Il va y avoir des moments merveilleux, il va y avoir des moments de misère, ça, il faut le savoir, et c'est tout. Mais il faut justement trouver la force pour continuer, en fait, et pas se décourager. Très beau message. Donc là, l'Éthiopie, donc visiblement, troisième pays par lequel tu passes, après l'Égypte et le Soudan. De ce que je comprends, le premier où tu es confronté à des galères, que ce soit du fait de la géographie ou d'un accueil peut-être un peu différent de ce que tu avais pu retrouver au Soudan et en Égypte. Et là, juste pour qu'on l'ait en tête, tu parlais de résilience, de détermination, de durée dans l'effort. Ça fait déjà combien de temps que tu étais à vélo au moment où
tu es arrivée en Éthiopie ? Alors, en Éthiopie, ça faisait quatre mois, trois mois. Ah oui, déjà, ou punaise. Trois mois. Ah oui. Oui, trois mois, je suis arrivée parce que j'ai fait un mois en Égypte et presque deux mois au Soudan parce que j'ai tellement aimé que je suis restée plus longtemps que prévu.

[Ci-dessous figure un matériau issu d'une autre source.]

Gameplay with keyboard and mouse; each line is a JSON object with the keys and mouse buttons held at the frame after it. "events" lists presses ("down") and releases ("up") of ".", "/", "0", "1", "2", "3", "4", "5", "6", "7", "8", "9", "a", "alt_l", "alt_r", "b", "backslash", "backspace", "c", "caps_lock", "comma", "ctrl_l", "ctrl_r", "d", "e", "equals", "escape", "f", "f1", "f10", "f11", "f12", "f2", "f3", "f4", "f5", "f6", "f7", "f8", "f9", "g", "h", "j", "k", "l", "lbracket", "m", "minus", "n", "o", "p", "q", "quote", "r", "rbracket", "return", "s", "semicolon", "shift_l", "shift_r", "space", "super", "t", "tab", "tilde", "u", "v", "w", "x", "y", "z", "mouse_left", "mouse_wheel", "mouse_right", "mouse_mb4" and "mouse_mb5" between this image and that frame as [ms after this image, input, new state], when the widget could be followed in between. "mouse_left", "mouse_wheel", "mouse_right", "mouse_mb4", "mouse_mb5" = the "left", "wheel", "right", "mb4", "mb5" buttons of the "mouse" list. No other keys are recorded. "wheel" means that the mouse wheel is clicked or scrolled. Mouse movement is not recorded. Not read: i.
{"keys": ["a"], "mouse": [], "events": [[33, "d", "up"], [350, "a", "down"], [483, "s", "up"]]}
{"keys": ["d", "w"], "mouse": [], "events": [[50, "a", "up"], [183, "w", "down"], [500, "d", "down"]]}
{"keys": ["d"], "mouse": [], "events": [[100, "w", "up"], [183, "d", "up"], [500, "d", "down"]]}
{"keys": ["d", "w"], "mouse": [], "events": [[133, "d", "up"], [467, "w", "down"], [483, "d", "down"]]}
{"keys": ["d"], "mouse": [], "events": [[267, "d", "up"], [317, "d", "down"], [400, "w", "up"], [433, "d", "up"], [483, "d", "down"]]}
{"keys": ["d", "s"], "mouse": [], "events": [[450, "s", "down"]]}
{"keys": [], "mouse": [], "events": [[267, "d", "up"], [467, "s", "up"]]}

Et puis, en Éthiopie, après, c'était le troisième, quatrième mois, en fait. D'accord. Voilà. Et en fait, j'ai fait cette aventure en deux temps, c'est-à-dire que j'ai fait du Caire jusqu'à Addis Abeba. Ensuite, je suis partie travailler parce que j'étais saisonnière en Afrique de l'Est. Je suis partie travailler la saison. Je n'ai pas eu le temps en fait de le faire en une fois. C'est-à-dire que j'ai fait du Caire à Addis Abeba en quatre mois. Oui. Et ensuite, je suis retournée à Addis Abeba à la fin de la saison en octobre pour aller jusqu'au Cap. D'accord. J'ai fait trois mois et demi plus six mois. Voilà. Et c'est en plus, au moment de retourner à Addis Abeba, où je me suis dit qu'est-ce que je fais ? Est-ce que je finis cette aventure
ou est-ce que je fais ? Parce que l'Éthiopie, ça ne me motivait plus. Enfin, voilà. Et puis finalement, j'ai quand même décidé de poursuivre.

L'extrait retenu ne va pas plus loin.